Kami belum bertanya bahgaimana mengatur keluarganya karena mereka baru akan mengatur keluarga barunya. Setelah beberpa waktu merea sudah menikah, mereka datang lagi meminta restu saat liburan setealh menikmati beberapa bulan setelah menikah. Barulah kami bertanya bagaimana mengatur hari-hari sebagai pengantin baru dan sebagai suami isteri yang saling berjauhan.

Dengan senyum mereka jawab bahwa mereka mengatur seakan seperti pacaran yang mengatur waktu weekend atau liburan bersama pada suatu pilihan lokasi yang disepakati bersama, baru datang bertemu dan bercinta . Wah asyik juga nampaknya ya, seakan pacaran yang disertai cinta tanpa batas karena sudah resmi sebagai suami isteri.

Rupanya keluarga kecil yang Bahagia dan Sejahtera dengan dua orang anak yang mulai terjadi sejak tahun 90-an itu memungkinkan banyak keluarga kota, dan terakhir juga keluarga dari desa, bisa mengirim anak-anak mereka belajar ke luar negeri guna mendapatkan gelar S2 atau sampai gelar S3.

Akibatnya kejadian di tanah air terjadi juga oada anak-anak muda yang kita  kirim ke luar negeri. Mereka saling bergaul aan ada juga yang saling jatuh cinta. Mereka melapor pada orang tuanya bahwa mereka jatuh cinta atau dicintai ”orang bule” teman kuliah atau orang bule yang ketemu di kereta atau di kendaraan umum yang digunakan setiap hari kuliah. Tentu reaksi orang tua dan kerabat bermacam macam.

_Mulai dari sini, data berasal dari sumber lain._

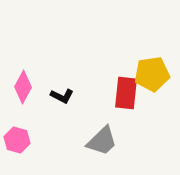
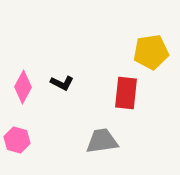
yellow pentagon: moved 1 px left, 22 px up
black L-shape: moved 13 px up
gray trapezoid: rotated 144 degrees counterclockwise
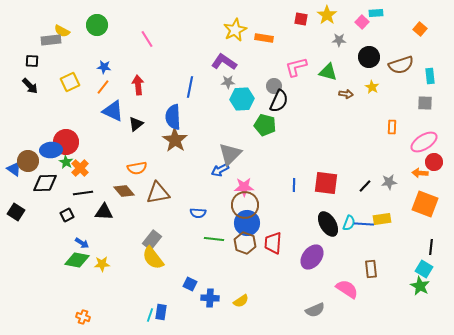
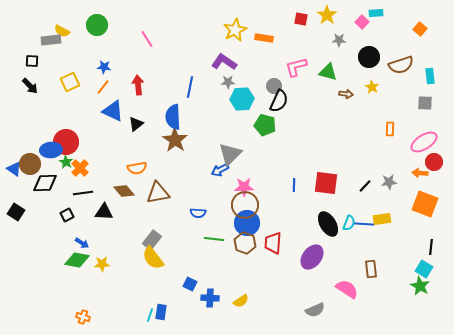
orange rectangle at (392, 127): moved 2 px left, 2 px down
brown circle at (28, 161): moved 2 px right, 3 px down
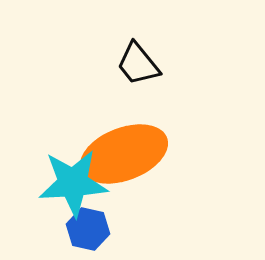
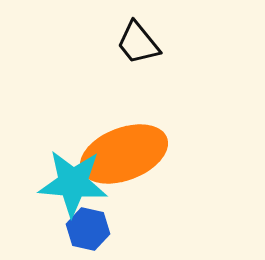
black trapezoid: moved 21 px up
cyan star: rotated 8 degrees clockwise
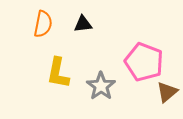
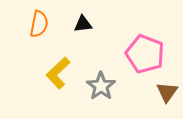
orange semicircle: moved 4 px left
pink pentagon: moved 1 px right, 8 px up
yellow L-shape: rotated 36 degrees clockwise
brown triangle: rotated 15 degrees counterclockwise
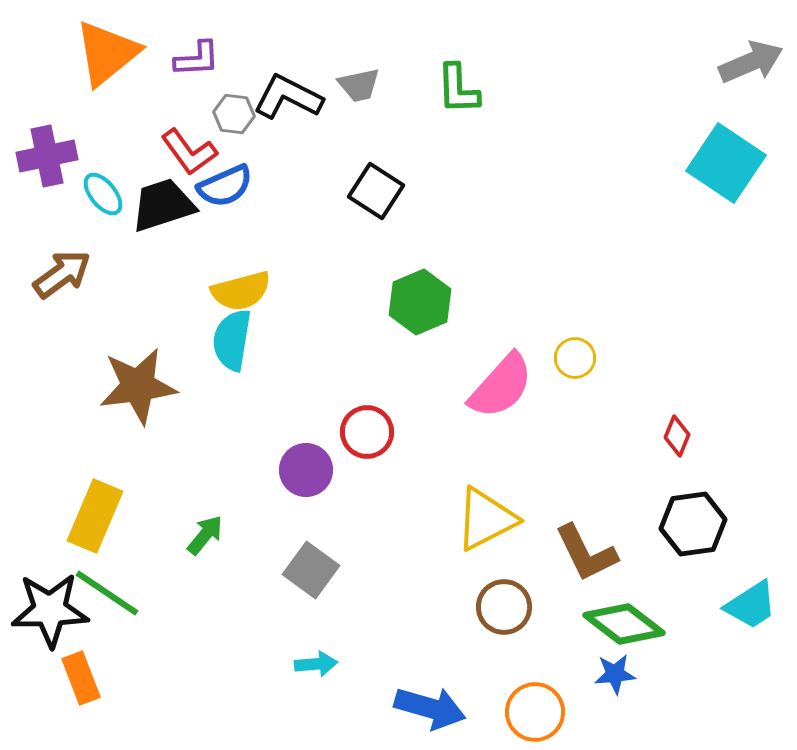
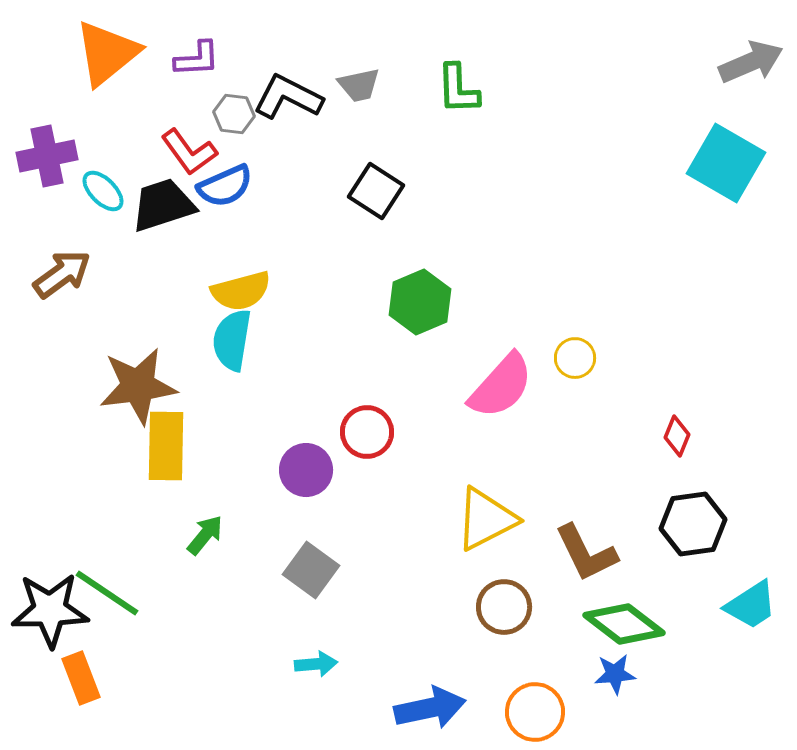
cyan square: rotated 4 degrees counterclockwise
cyan ellipse: moved 3 px up; rotated 6 degrees counterclockwise
yellow rectangle: moved 71 px right, 70 px up; rotated 22 degrees counterclockwise
blue arrow: rotated 28 degrees counterclockwise
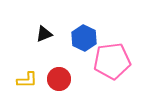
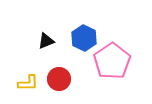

Para anak yang dikirim belajar mempunyai pekerjaan rumah meyakinkan orang tuanya dan menyelesaikan tugas kuliah yang makin berat karena pikiran “terganggu” dengan cinta. Aapabila “pertempuran” dengan kerabat berhasil, maka anak yang belajar itu ”menikah” dengan pacarnya dalam dua model, pulang ke tanah air atau menetap di luar neferi. Yaitu tidak jarang oerkawinan dilaksanakan di rumah pacarnya di luar negri sehingga orang tuanya “terpaksa” berangkat menyaksikan uapacara tersebut di kediaman menantunya. Suatu kebiasaan baru yang tumbuh ditanah air. Tetapi belum menjadi obyek penelitian para mahasiswa di tanah air. Kalau jadi obyek baru terbatas pada penelitian yang bersifat deskriptif, belum menyentuh pada suatu proses yang memungkinkan orang tua atau pemerintah ikut campur memberi saran yang positip.   

Mudah-mudahan phenomena kehidupan sosial yang baru idibidang kemasyarakatan ini menjadi obyek penelitian dan pengembangan para peneliti atau mahasiswa di Indonesia.